The cellular subscriber churn rate during the second quarter of 2014 declined to 11.4% compared to 11.6% in the previous quarter. This slight decline follows two consecutive quarters in which the churn rate increased.

Cellular ARPU in the second quarter of 2014 totaled NIS 76, decreasing by NIS 1 compared with the previous quarter. The decline in ARPU resulted primarily from continued price erosion of cellular services, a result of the intense competition, which was partially offset by an increase in revenues from national roaming services.

Revenues from equipment sales in the second quarter of 2014 were similar to the previous quarter; however, gross profit from equipment sales increased by NIS 13 million compared to the previous quarter, primarily due to improvements in the supply chain and a change in the product mix.

Adjusted EBITDA in the second quarter of 2014 increased by NIS 17 million compared with the previous quarter, reflecting the increase in gross profit from equipment sales and the decline in operating expenses which were partially offset by the decline in cellular service revenues.

Finance costs, net, in this quarter increased by NIS 25 million compared to the previous quarter, mainly due to an increase in CPI linkage expenses and a one-time repayment fee for bank loans of NIS 6 million.

Profit in the second quarter of 2014 totaled NIS 46 million compared with NIS 52 million in the previous quarter, reflecting the higher finance costs, net, partially offset by the increase in adjusted EBITDA.

Free cash flow (after interest payments) in the second quarter totaled NIS 123 million, compared with NIS 139 million in the first quarter of 2014. The decrease in free cash flow was primarily due to semi-annual interest payments.

As of June 30, 2014, net debt amounted to approximately NIS 2.7 billion.

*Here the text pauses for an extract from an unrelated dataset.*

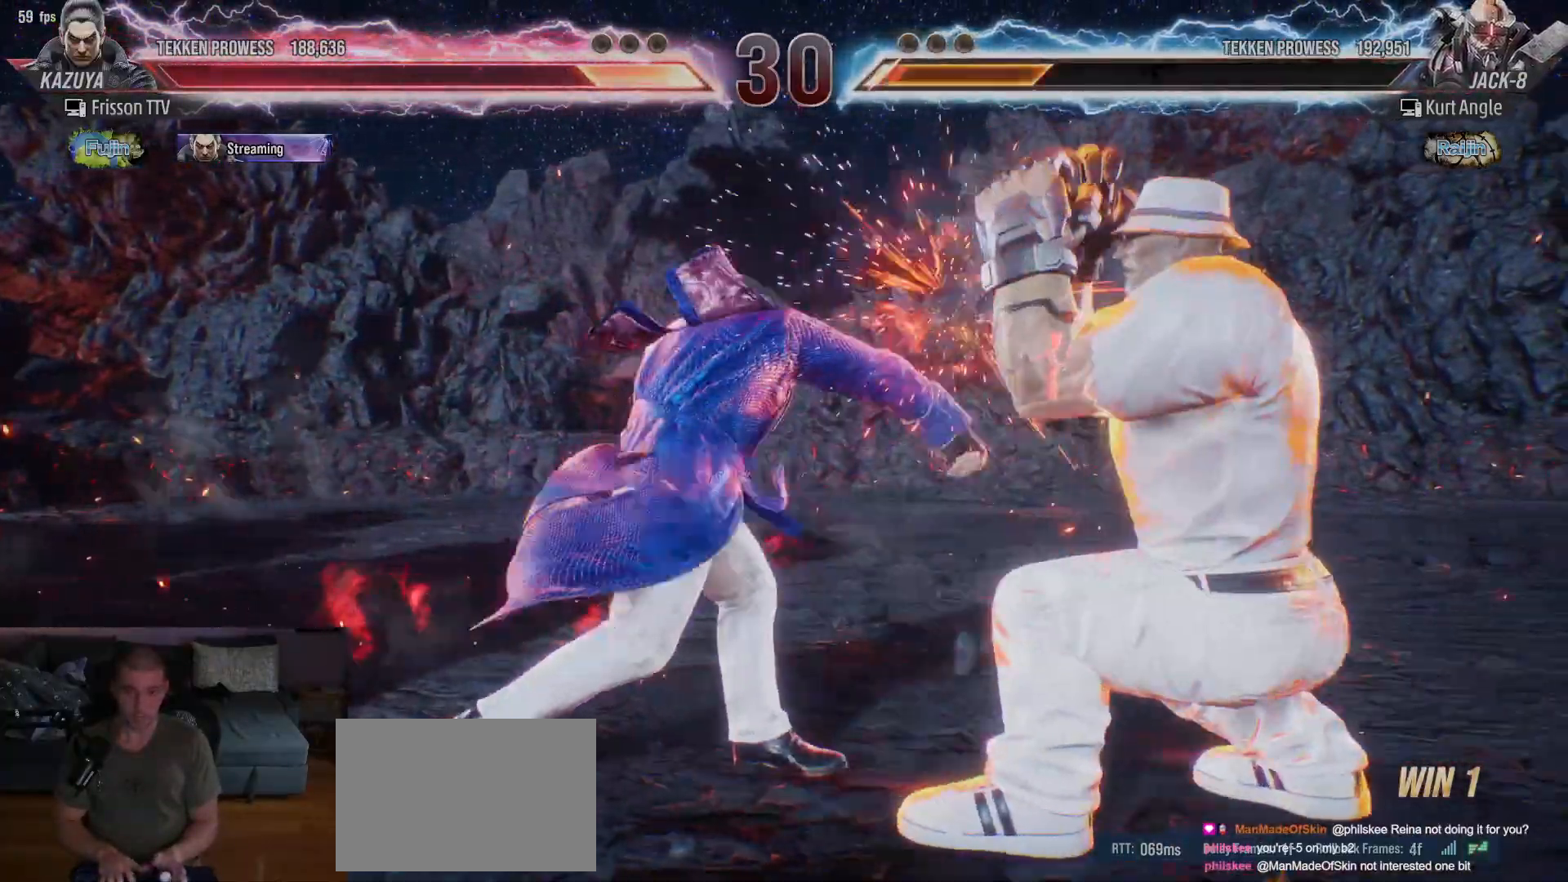
{"dt_ms": 500, "buttons": [], "left_stick": "center"}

In April 2014, the Company made an early repayment of bank loans totaling NIS 100 million (whose original repayment schedule was for repayments of NIS 25 million in each of 2014, 2015, 2016, and 2017). Since January 2013, the Company has made early repayments of bank loans in the total amount of NIS 717 million. In May 2014, the Company entered into a NIS 250 million deferred unsecured loan agreement for which the principal financial undertakings are similar to those undertaken in previous bank loans. The loan principal will be granted in December 2016.”

Key Financial Results6 (unaudited)

NIS MILLION (except EPS)   Q2'14   Q2'13   % Change
Revenues   1,087   1,130   -4%
Cost of revenues 824 878 -6%
Gross profit 263 252 +4%
Operating profit 118 102 +16%
Profit for the period 46 20 +130%
Earnings per share (basic, NIS)

0.30

0.13

+131%
Free cash flow (before interest)   192   287   -33%

Key Operating Indicators:

    Q2'14   Q2'13   Change
Adjusted EBITDA (NIS million)   291   280   +4%
Adjusted EBITDA as a percentage of total revenues 27% 25% +2
Cellular Subscribers (end of period, thousands) 2,914 2,921 -7
Quarterly Cellular Churn Rate (%) 11.4% 9.4% +2
Monthly Average Revenue per Cellular User
(ARPU) (NIS)
  76   83   -8%

Partner Consolidated Results (unaudited)

  Cellular Segment   Fixed Line Segment   Elimination   Consolidated
NIS Million   Q2’14   Q2’13   Change %   Q2’14   Q2’13   Change %   Q2’14   Q2’13   Q2’14   Q2’13   Change %
Total Revenues

885

 

897

  -1% 255   286   -11% (53)   (53) 1,087   1,130   -4%
Service Revenues 667 726 -8% 248

277

-10% (53) (53) 862 950 -9%
Equipment Revenues

218

171 +27% 7 9 -22% - - 225 180 +25%
Operating Profit 78 59 +32% 40 43 -7% - - 118 102 +16%
Adjusted EBITDA  

211

  198   +7%   80   82   -2%   -   -   291   280   +4%

Financial Review (Consolidated)

In Q2 2014, total revenues were NIS 1,087 million (US$ 316 million), a decrease of 4% from NIS 1,130 million in Q2 2013.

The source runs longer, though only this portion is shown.